Another possible pathway for non-IgE-mediated HSR is the activation of mast cells through MRGPRX2, a new member of the Mas-related G protein-coupled subfamily of receptors, which is present in mast cells and potentially in basophils and eosinophils. MRGPRX2 activation is very effective in activating mast cells, especially with the intravenous administration of drugs at sufficient concentrations to stimulate the receptor and containing structural patterns known as tetrahydroisoquinoline (THIQ). These or similar motifs are found in members of the neuromuscular blocking agents (e.g., cisatracurium) and fluoroquinolone drug family [16]. FA has a relatively similar structure and may activate this receptor, which could explain non-IgE-mediated reactions. Since its first description in 2015 [17], the hypothesis of non-IgE-mediated mast cell activation through MRGPRX2 has been appealing, even if the pathophysiology is not yet completely understood. Nevertheless, it seems that this activation could release more tryptase and less histamine compared to an IgE-mediated activation [18].

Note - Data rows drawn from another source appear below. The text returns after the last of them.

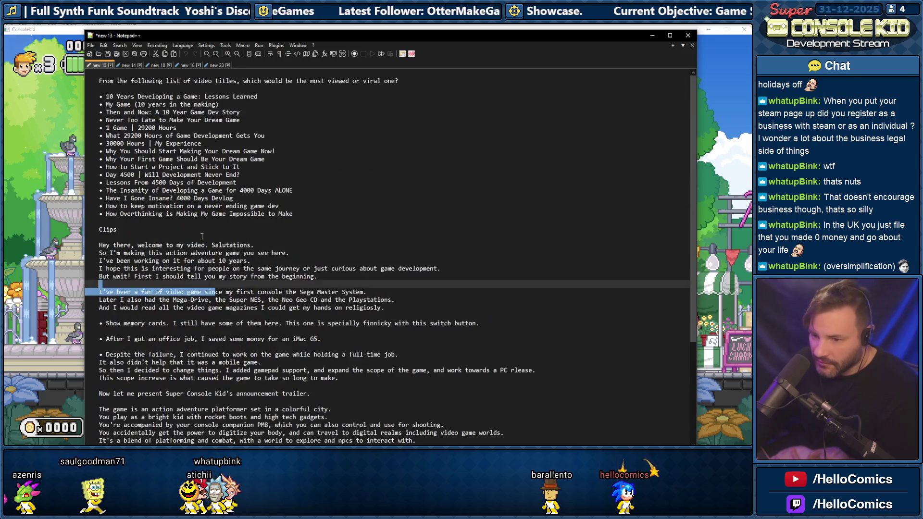
pyautogui.moveTo(117, 94); pyautogui.dragTo(293, 215)
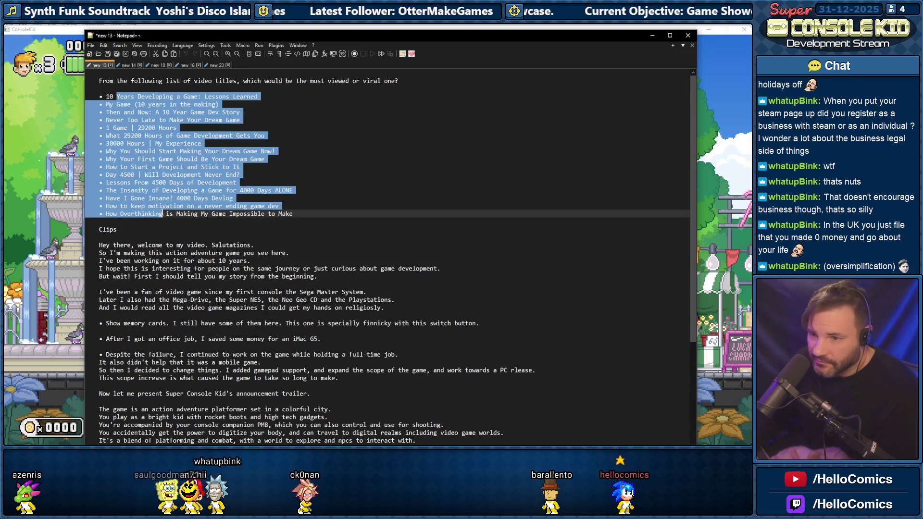
pyautogui.click(180, 245)
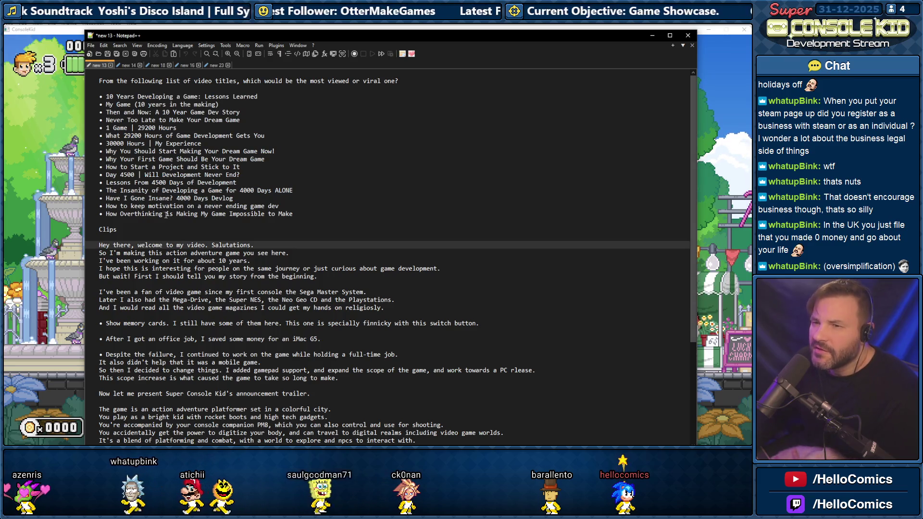
pyautogui.scroll(-6, 135, 159)
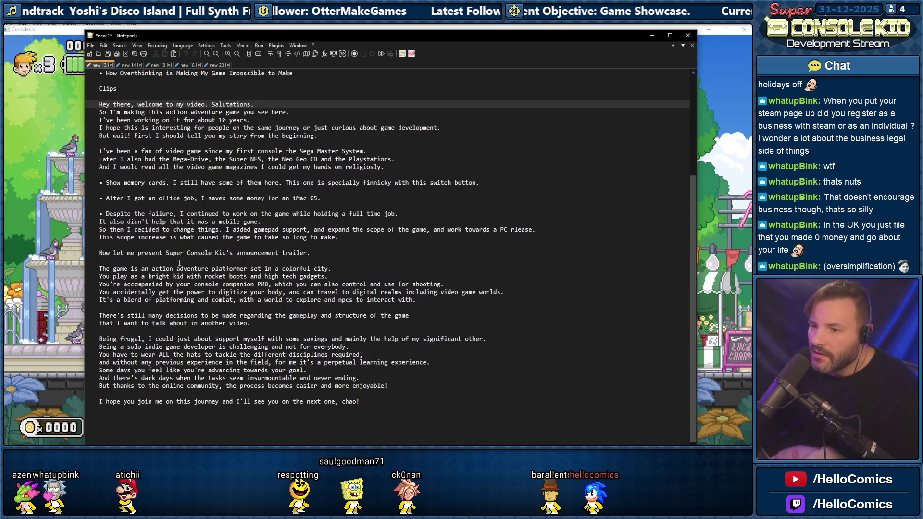
pyautogui.moveTo(99, 175)
pyautogui.mouseDown()
pyautogui.moveTo(337, 239)
pyautogui.moveTo(408, 317)
pyautogui.mouseUp()
pyautogui.click(287, 339)
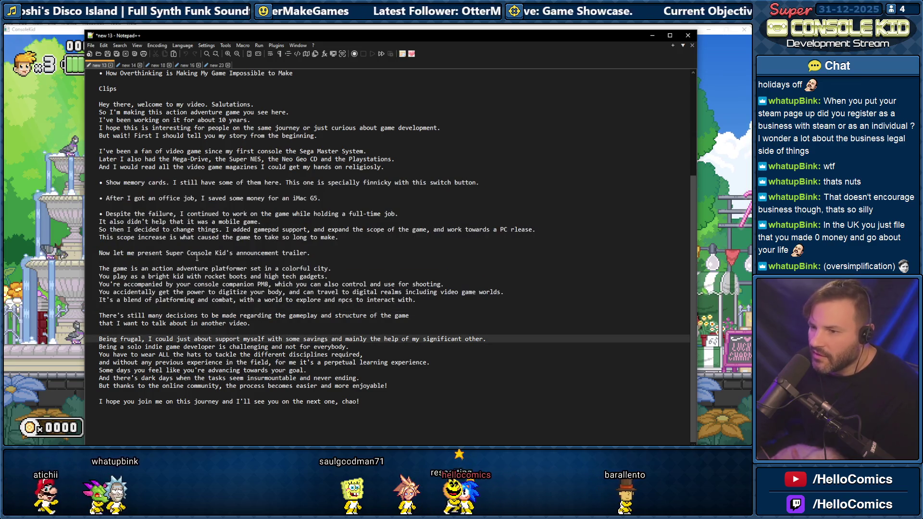
pyautogui.scroll(6, 192, 249)
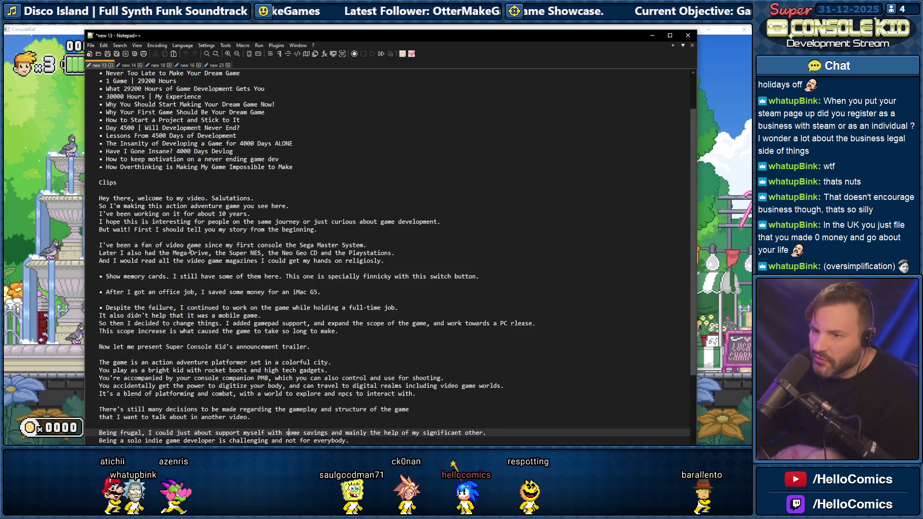
# Save the note as SCK Anouncement Script.txt and close the file
pyautogui.click(91, 44)
pyautogui.click(112, 115)
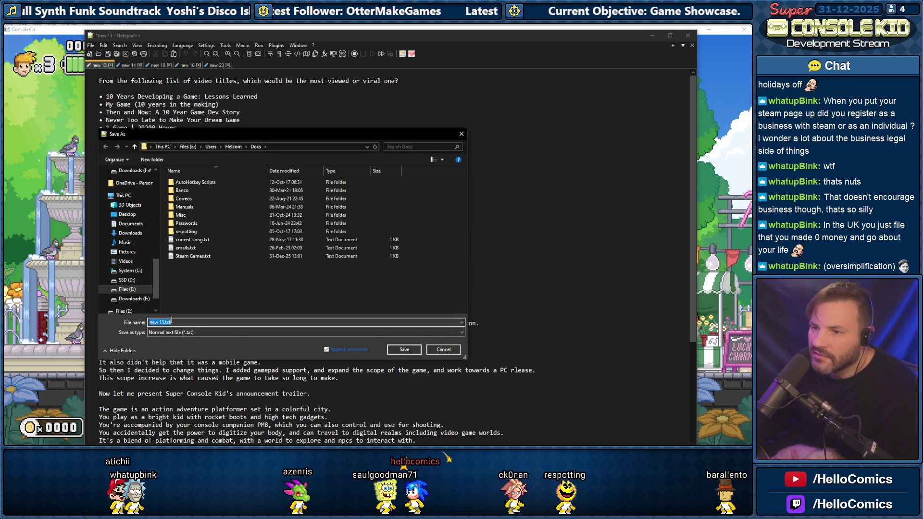
pyautogui.click(155, 324)
pyautogui.moveTo(165, 322); pyautogui.dragTo(123, 309)
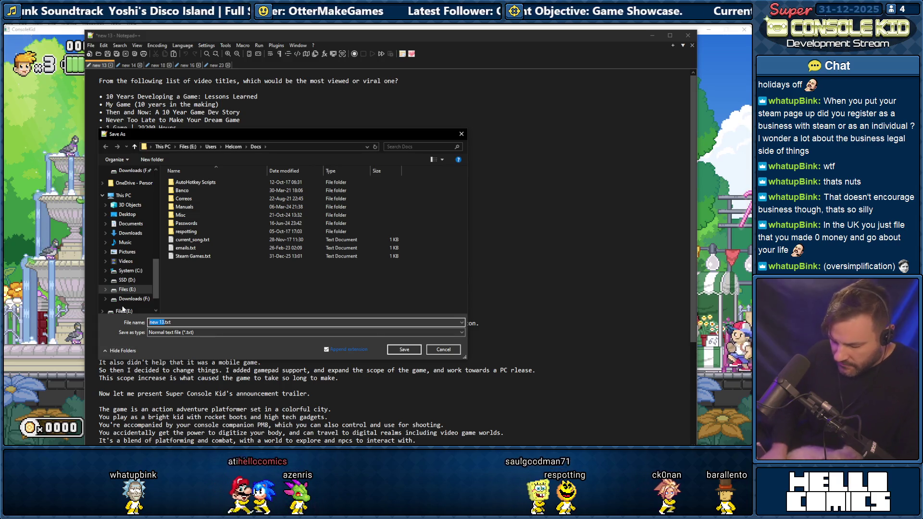
pyautogui.write('SC')
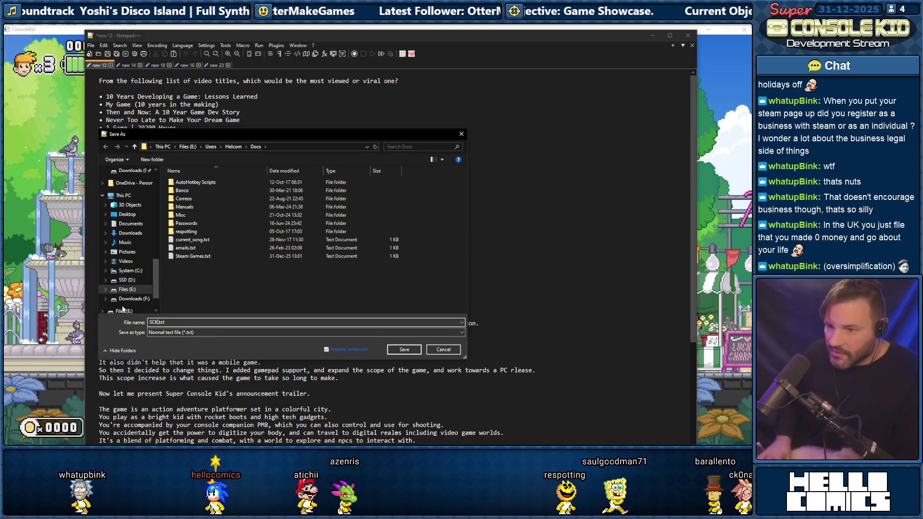
pyautogui.write('K P')
pyautogui.write('resen')
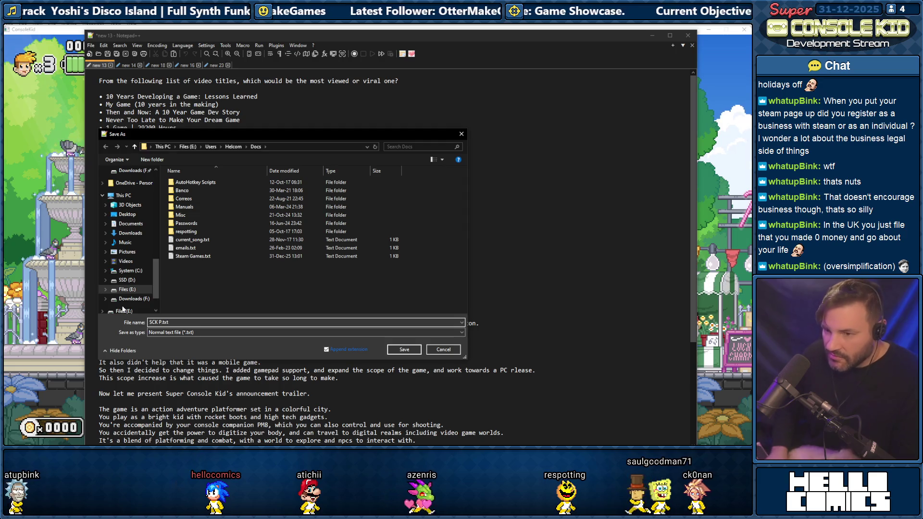
pyautogui.press('BackSpace')
pyautogui.press('BackSpace')
pyautogui.press('BackSpace')
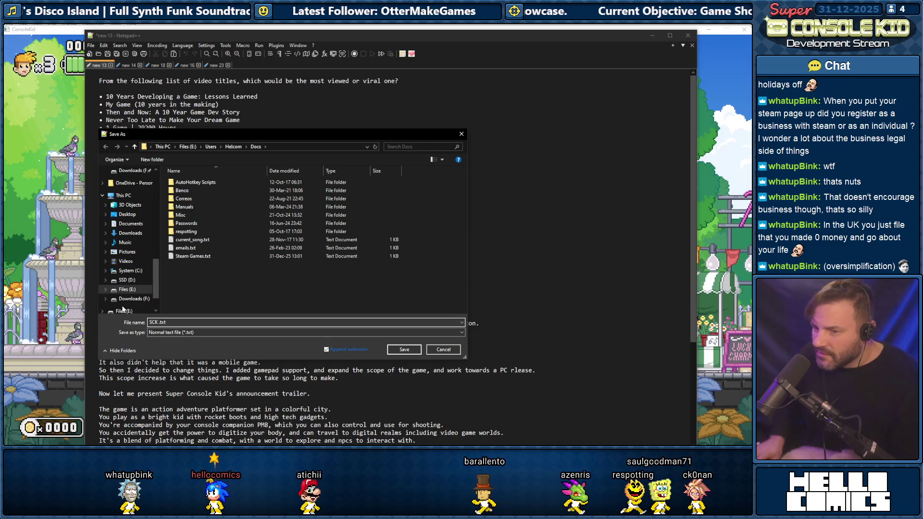
pyautogui.write('Anoun')
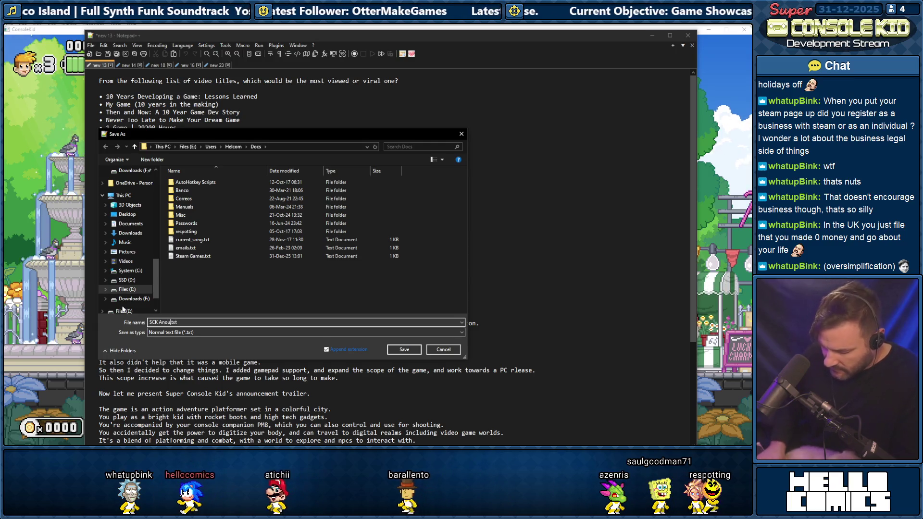
pyautogui.write('cement Script')
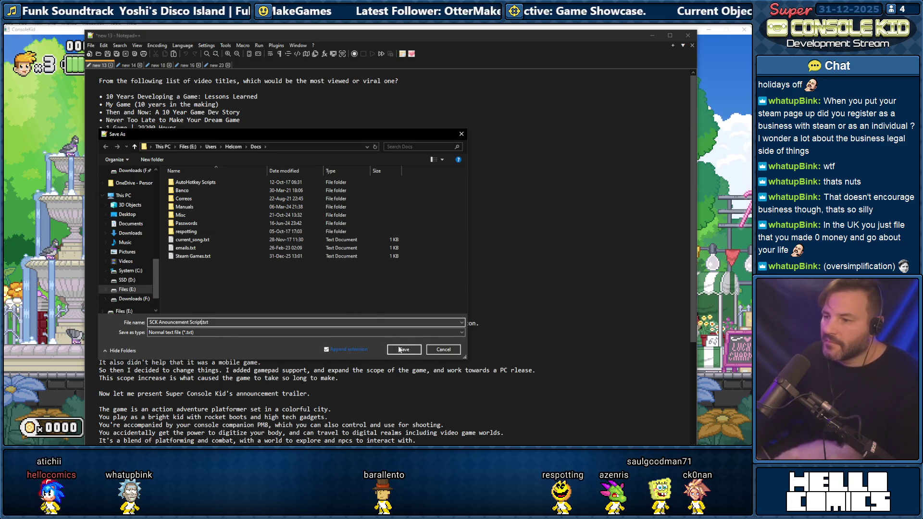
pyautogui.click(399, 350)
pyautogui.click(99, 66)
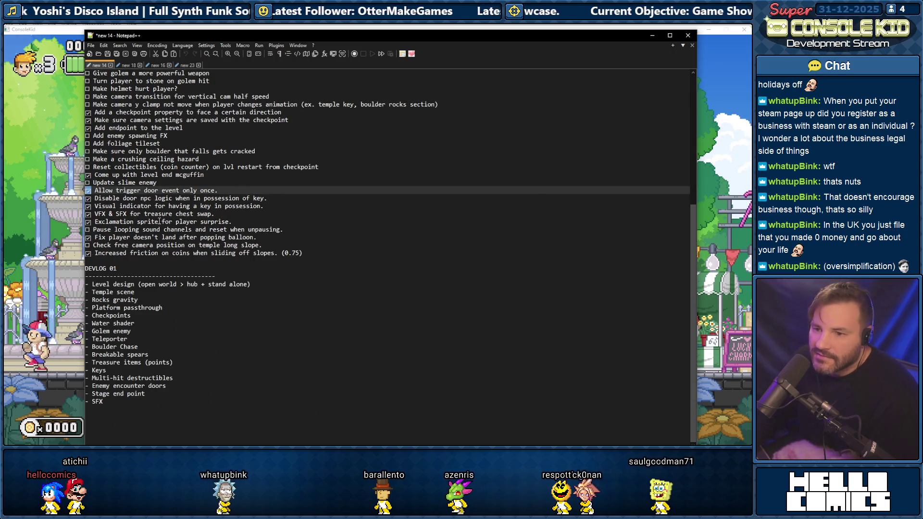
# Switch to the new 18 community rules note and select its text from General Conduct down
pyautogui.scroll(1, 159, 222)
pyautogui.click(169, 347)
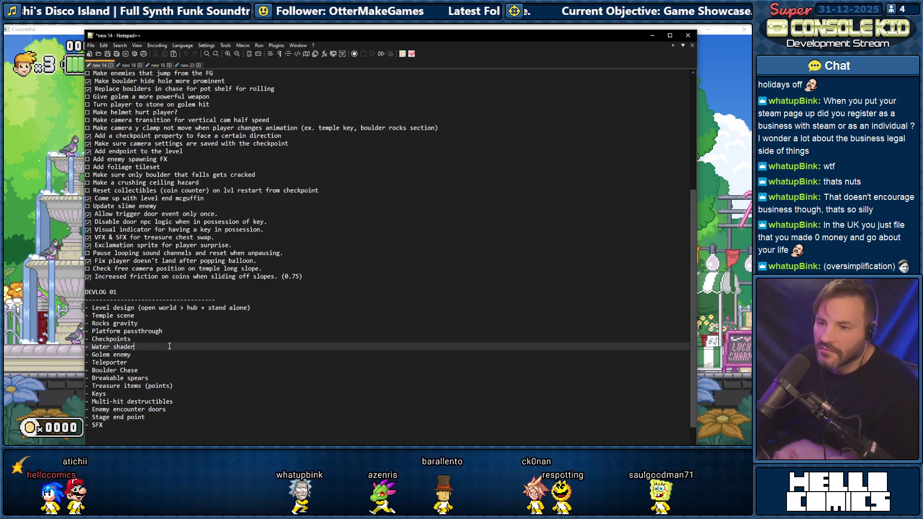
pyautogui.click(130, 66)
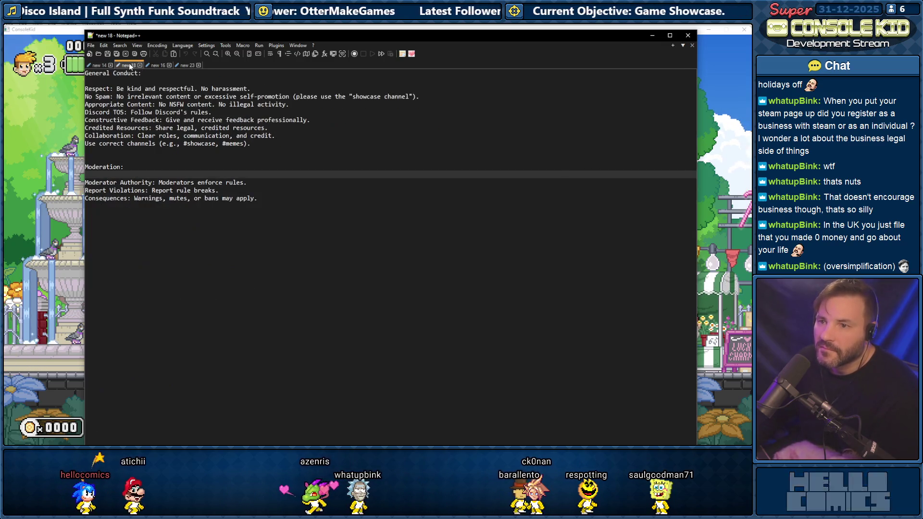
pyautogui.moveTo(124, 89)
pyautogui.mouseDown()
pyautogui.moveTo(250, 90)
pyautogui.moveTo(146, 158)
pyautogui.mouseUp()
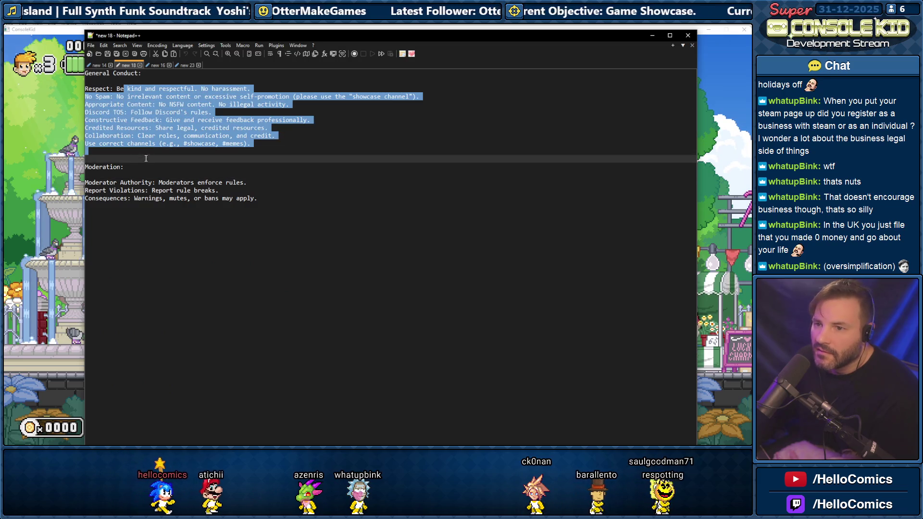
pyautogui.click(163, 198)
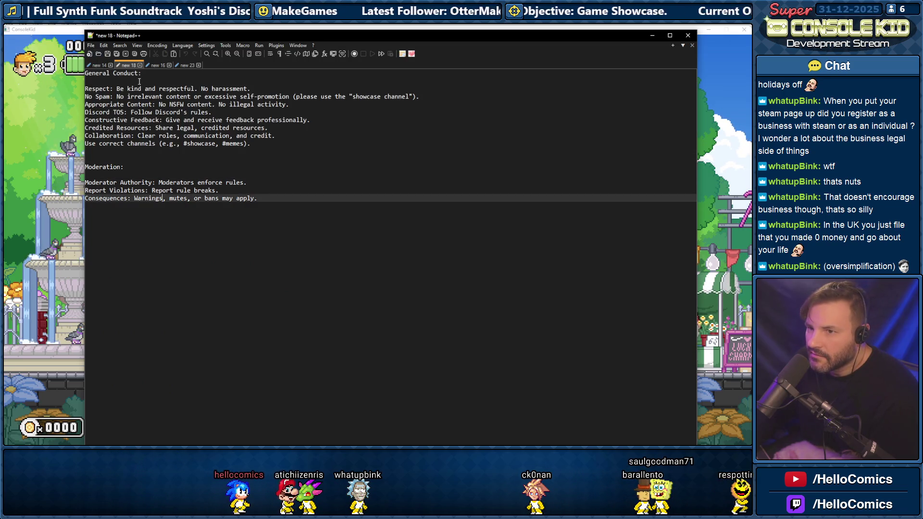
pyautogui.moveTo(258, 198)
pyautogui.mouseDown()
pyautogui.moveTo(144, 96)
pyautogui.moveTo(85, 74)
pyautogui.mouseUp()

IgG-mediated reactions are another possible pathway. IgG-antigen complexes can activate the macrophage and neutrophil low-affinity receptor (FcγRIII) and stimulate platelet-activating factor (PAF). This factor promotes platelet aggregation and release of thromboxane A2 and serotonin, increasing vascular permeability and can lead to hypotension, cardiac dysfunction and smooth muscle contraction. This anaphylaxis has been demonstrated in murines, and it has been hypothesized that in humans IgG antibodies can mediate systemic anaphylaxis if there are large numbers of both IgG and antigen present, which can be the case with parenterally administered drug [19].

Finally, anaphylaxis can be caused by cytokine-release reactions (CRRs), usually triggered by chimeric, humanized or human mAbs and chemotherapeutic agents. The release of proinflammatory mediators such as tumor necrosis factor alpha (TNF-α), IL-1β and IL-6 are responsible for chills, fever and pain, symptoms compatible with the second case-report. It should be mentioned that a mixed reaction can be observed during chemotherapy combining IgE-mediated reactions (redness, pruritus, urticaria, wheezing) and CRRs symptoms (chills, fever, malaise), thereby making it impossible to differentiate between mechanisms [12]. The mixed reaction is probably the most attractive explanation for the first patient.